Task details ::
From the line bearing "Run a bodyguard service" down to the final line of the records below, give every line again exactly and add nothing.

Records for the task ::
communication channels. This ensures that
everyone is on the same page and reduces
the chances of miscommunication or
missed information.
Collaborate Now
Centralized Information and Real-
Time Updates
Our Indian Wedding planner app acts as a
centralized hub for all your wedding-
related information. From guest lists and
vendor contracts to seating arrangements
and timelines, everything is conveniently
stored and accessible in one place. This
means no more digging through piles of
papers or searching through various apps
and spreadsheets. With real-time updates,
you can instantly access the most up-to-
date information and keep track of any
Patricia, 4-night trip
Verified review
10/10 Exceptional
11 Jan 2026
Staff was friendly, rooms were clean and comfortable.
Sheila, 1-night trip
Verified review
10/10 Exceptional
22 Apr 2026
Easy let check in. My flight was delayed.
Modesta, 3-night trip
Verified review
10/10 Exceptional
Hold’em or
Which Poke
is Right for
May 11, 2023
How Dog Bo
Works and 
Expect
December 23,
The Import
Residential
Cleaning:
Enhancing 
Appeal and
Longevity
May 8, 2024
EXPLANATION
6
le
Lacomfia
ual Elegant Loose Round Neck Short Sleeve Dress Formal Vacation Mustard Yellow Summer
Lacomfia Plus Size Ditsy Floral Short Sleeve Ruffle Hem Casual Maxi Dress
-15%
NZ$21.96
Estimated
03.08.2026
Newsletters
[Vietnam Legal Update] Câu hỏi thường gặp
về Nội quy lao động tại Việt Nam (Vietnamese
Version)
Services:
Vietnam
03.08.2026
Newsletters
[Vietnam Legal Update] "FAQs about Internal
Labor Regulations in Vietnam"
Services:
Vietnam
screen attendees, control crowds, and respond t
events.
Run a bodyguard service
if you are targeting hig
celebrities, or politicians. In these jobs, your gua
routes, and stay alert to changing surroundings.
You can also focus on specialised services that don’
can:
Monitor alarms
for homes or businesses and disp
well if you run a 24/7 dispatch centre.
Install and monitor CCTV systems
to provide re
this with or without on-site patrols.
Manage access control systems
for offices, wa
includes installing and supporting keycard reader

Answer area ::
Run a bodyguard service
if you are targeting hig
celebrities, or politicians. In these jobs, your gua
routes, and stay alert to changing surroundings.
You can also focus on specialised services that don’
can:
Monitor alarms
for homes or businesses and disp
well if you run a 24/7 dispatch centre.
Install and monitor CCTV systems
to provide re
this with or without on-site patrols.
Manage access control systems
for offices, wa
includes installing and supporting keycard reader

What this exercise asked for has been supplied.